CableLabs has announced plans to replace its members only “Summer Conference” with an open, broad-reaching technology event called “4Front” in June of next year.
According to Phil McKinney, CEO of the cable industry technology consortium, the multi-day event will draw thought leaders and innovators from a broad swath of global industry, focused on a core topic of what technological dreams can be enabled on future ultra-high-speed, super-low-latency broadband networks.
“The goal is to bring these innovators together to drive different conversation around innovation, and answer the question, what does that three to eight years out look like,” McKinney said. “We want other people to get in the room with us.”

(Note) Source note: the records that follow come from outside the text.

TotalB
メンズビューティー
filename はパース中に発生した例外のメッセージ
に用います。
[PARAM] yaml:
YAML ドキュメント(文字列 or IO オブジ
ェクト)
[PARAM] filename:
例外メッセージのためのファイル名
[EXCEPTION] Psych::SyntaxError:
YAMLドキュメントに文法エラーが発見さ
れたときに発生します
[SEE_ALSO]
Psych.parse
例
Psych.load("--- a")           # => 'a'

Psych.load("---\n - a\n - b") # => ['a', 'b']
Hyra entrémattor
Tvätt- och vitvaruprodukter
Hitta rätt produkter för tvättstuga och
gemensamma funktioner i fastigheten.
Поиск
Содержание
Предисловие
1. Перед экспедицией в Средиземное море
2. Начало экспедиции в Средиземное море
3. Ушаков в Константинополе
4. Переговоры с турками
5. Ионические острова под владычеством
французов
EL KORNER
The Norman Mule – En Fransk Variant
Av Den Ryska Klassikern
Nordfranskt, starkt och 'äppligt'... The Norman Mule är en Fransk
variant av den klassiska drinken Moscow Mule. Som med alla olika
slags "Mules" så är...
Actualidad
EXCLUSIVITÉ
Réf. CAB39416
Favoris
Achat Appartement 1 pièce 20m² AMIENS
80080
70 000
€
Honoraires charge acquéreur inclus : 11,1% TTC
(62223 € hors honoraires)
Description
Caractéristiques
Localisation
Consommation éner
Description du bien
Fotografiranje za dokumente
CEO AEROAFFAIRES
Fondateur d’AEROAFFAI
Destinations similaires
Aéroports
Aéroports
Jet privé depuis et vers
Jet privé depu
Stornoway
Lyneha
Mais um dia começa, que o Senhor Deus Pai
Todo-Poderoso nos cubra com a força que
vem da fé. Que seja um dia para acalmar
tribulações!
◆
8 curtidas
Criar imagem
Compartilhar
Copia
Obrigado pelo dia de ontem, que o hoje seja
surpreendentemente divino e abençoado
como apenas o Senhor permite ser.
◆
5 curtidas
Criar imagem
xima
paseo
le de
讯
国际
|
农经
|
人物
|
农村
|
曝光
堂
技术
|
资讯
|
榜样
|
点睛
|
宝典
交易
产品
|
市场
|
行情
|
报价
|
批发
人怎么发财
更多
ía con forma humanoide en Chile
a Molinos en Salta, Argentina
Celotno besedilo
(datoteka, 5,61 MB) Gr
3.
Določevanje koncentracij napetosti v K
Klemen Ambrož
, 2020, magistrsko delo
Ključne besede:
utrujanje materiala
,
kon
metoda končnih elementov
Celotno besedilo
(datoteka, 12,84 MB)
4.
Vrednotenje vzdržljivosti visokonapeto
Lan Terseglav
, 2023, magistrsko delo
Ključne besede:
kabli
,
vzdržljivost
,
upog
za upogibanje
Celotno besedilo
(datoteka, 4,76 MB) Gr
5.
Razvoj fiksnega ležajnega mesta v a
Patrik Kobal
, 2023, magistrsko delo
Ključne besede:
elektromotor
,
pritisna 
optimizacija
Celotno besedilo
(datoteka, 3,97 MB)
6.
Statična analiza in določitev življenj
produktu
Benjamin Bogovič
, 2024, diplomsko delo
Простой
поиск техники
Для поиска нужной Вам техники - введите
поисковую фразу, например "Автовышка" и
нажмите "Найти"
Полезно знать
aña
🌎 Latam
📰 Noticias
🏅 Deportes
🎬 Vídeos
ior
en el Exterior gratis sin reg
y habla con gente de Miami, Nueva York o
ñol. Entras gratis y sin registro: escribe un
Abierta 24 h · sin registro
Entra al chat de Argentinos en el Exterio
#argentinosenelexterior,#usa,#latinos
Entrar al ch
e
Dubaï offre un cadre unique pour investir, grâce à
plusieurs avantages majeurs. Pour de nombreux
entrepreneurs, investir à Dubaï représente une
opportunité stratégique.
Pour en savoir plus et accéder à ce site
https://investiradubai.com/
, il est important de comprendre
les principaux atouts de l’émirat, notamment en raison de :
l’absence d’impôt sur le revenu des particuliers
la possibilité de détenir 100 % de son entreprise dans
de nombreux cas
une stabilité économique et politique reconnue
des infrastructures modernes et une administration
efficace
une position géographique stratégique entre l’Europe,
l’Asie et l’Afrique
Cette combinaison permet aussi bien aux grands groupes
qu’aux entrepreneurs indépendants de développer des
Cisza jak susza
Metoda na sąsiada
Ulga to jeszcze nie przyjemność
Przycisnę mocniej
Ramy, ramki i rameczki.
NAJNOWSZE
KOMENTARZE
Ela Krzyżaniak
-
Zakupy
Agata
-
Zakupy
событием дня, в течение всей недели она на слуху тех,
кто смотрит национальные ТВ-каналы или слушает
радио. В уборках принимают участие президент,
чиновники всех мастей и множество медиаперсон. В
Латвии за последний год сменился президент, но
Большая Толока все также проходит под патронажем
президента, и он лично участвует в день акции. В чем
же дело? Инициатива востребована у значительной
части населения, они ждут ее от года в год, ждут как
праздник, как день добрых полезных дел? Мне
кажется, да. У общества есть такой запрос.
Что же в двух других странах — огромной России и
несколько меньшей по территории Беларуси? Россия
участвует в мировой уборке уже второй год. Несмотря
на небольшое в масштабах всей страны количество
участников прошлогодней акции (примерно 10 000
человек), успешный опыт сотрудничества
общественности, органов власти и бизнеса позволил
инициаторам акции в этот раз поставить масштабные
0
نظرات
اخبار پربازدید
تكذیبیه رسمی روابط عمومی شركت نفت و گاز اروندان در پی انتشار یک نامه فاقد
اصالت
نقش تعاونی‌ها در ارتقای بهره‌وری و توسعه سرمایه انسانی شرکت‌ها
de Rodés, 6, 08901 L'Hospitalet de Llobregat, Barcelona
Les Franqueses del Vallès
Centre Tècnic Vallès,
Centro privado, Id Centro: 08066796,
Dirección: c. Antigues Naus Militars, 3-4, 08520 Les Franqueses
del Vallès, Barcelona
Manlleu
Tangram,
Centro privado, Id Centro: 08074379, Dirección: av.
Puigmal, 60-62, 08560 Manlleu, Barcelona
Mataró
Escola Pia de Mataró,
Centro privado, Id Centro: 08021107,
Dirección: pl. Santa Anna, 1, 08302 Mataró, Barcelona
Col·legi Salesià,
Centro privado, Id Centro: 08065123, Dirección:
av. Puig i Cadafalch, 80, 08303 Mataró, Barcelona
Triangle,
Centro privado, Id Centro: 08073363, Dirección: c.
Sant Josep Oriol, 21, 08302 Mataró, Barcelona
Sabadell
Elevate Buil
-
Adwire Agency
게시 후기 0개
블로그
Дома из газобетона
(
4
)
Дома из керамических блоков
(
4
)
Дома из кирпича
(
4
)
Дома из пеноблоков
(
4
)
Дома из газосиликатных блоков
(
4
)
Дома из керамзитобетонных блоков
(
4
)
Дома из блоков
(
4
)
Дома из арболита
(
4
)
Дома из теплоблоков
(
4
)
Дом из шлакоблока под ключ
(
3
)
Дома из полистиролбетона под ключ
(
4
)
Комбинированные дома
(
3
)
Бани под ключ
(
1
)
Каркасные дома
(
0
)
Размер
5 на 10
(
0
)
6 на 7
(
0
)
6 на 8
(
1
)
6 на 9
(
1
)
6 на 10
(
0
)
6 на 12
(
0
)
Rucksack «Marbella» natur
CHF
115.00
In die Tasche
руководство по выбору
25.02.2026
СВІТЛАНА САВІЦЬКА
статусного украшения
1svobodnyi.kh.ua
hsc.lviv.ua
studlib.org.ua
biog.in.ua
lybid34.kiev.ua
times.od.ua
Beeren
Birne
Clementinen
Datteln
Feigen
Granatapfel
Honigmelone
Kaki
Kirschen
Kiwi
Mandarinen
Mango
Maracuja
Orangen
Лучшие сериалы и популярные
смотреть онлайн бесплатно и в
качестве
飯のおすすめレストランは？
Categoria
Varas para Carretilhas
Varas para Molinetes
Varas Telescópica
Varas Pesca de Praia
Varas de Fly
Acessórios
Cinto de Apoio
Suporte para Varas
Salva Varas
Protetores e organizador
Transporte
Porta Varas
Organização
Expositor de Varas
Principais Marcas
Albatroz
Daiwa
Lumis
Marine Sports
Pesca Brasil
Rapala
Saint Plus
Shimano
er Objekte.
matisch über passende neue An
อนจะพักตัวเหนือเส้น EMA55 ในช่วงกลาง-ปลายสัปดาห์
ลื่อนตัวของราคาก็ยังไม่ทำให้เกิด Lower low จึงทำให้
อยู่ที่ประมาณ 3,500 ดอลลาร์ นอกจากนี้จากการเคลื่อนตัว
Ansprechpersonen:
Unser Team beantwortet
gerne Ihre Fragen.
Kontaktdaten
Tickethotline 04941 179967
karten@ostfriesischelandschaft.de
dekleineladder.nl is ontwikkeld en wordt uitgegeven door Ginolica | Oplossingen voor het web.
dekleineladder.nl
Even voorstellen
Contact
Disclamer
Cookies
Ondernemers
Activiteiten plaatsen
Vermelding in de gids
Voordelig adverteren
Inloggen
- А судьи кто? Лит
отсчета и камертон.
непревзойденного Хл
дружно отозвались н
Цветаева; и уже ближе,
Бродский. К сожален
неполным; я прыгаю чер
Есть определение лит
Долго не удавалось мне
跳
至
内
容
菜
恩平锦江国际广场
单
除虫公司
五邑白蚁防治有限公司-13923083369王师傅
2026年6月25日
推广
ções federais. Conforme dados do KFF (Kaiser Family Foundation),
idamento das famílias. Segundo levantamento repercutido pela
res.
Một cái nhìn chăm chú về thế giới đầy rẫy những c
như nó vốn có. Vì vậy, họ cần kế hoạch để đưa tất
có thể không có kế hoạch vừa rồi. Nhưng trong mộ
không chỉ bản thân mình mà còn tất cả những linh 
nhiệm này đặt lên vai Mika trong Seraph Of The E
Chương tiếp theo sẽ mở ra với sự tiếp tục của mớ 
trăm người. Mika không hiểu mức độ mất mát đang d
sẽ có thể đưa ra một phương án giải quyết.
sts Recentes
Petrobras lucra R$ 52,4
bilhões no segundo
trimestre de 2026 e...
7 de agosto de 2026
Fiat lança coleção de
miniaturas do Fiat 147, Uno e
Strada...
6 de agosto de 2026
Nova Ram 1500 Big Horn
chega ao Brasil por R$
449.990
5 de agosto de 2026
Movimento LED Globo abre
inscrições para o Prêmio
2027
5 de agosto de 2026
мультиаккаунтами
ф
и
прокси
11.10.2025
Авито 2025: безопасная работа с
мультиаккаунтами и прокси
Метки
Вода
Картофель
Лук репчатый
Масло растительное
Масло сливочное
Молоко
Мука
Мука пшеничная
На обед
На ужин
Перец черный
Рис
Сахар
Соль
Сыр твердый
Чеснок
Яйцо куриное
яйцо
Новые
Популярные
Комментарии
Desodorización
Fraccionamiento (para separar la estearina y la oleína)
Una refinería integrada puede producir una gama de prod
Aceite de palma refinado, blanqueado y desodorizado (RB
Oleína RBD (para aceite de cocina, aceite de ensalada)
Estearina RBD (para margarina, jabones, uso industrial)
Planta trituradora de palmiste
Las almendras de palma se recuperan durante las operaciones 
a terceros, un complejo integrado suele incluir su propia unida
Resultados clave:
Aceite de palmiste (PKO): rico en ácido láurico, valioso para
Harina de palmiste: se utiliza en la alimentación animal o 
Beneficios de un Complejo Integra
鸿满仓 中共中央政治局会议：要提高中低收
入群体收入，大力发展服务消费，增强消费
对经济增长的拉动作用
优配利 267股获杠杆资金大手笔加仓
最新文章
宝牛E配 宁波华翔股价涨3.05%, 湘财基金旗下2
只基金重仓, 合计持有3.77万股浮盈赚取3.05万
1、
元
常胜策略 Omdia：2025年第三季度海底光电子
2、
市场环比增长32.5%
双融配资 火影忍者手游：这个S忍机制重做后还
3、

CableLabs is targeting more than 150 executive speakers from more than 100 companies situated in 20 countries around the world. Nineteen hours of sessions will be delivered from June 23-24 at the Gaylord Rockies Event and Convention Center.
In conjunction with today’s announcement, CableLabs is debuting the fourth in its short film in its “The Near Future” series, which showcase applications that will be emerging, or somewhat ubiquitous, three to eight years from now, and how our work, home and social lives will be transformed by them.
McKinney has worked with a the same small cadre of filmmakers since his days serving as CTO at Hewlett-Packard under Carly Fiorina. Three years ago, this group began shooting short experiential vignettes, examining how technologies, currently consigned to labs and trials today, will change everyday life in the, well, near-term future.
The latest vignette, titled “Diverse Thinkers Wanted,” is the most challenging to date, attempting to showcase not just how technologies like light-field display and AI will change the way we collaborate at work, but this world will self-initiate Our protagonist in the video, a young women sent to an unfamiliar city to deliver a presentation, finds herself being unwittingly tested by a prospective client she’s supposed to be delivering a presentation to. It's this woman’s ability to thoughtfully and creatively interact with al the various next-generation technologies at her disposal that passes the test and wins her company the contract.
“You’re seeing a little more subtlety this time,” McKinney conceded. “In this new world, you’re not longer witnessing participants stop to think and structure the ask. The technology itself knows when it’s needed to take on the task.”